Noting that after decades in which the world has grown accustomed to uncontrolled terrorism in Iraq, Syria and Africa, Nuriel believes that Islamist terrorism will now flood Europe as a result of ISIS’ defeat in Iraq and Syria. He points to the ambition of ISIS to convince the world that the “Islamic State concept is invincible,” which will intensify attacks in Europe.
ISIS’ European infrastructure already exists, Nuriel explains, with sufficient arms in their possession and the capacity to replenish them independently when needed. He believes “it is no longer a question of ‘whether’ but a question of ‘when and how much,'” since the Caliphate has already issued its directives for the attack on the West.
The retired counter-terrorism expert also anticipates renewed Hezbollah activities in the West against Jewish and Israeli targets following the anticipated end of the civil war in Syria – where the Shiite Hezbollah ahs been fighting alongside the Assad regime against the Sunni rebels.
Incidentally, Nuriel does not expect that increasingly brutal Islamic attacks on European civilians will necessarily generate more sympathy for Israel. However, he expects professional cooperation among state security experts to improve, as the Europeans will have better and better reasons to rely on Israel’s vast experience of dealing with Islamic terrorism.

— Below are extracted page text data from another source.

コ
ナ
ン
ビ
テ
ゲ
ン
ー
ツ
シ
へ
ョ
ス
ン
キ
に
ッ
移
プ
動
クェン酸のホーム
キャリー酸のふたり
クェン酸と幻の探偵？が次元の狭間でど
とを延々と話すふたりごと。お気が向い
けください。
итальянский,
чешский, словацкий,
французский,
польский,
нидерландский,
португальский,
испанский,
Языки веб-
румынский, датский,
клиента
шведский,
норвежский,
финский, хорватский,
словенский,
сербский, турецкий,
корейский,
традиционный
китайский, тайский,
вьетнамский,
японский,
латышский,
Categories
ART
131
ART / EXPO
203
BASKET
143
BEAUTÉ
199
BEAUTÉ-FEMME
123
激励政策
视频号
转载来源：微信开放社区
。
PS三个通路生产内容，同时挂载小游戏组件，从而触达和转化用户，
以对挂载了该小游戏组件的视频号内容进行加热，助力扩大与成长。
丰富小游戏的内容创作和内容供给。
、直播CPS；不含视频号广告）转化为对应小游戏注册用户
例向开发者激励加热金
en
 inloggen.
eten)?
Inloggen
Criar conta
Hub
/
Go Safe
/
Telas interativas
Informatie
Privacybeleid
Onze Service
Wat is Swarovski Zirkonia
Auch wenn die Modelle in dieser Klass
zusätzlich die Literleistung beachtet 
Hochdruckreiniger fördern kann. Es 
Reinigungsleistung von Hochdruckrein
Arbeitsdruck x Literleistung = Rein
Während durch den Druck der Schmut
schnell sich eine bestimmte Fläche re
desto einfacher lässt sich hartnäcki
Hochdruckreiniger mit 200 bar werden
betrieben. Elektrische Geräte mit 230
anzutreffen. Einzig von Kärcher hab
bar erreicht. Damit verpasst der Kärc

At home, Nuriel predicts that the nationalist uprising among Israeli Arabs would eventually force the Israeli government’s hands and it could be pushed to resort to control methods that have been abandoned as far back as 1966.
Under an uninterrupted succession of Labor-led coalition governments, Israeli Arabs were subject, from 1949 to ’66, to martial law. Travel permits, curfews, administrative detentions, and expulsions were common. The Absentee Property Law of 1950 facilitated taking control of fleeing Arab land owners, and the Land Acquisition Law of 1953 authorized the Ministry of Finance to transfer expropriated land to the state. Other common legal expedients included the use of emergency regulations to declare land belonging to Arab citizens a closed military zone, followed by the use of Ottoman legislation on abandoned land to take control of the land.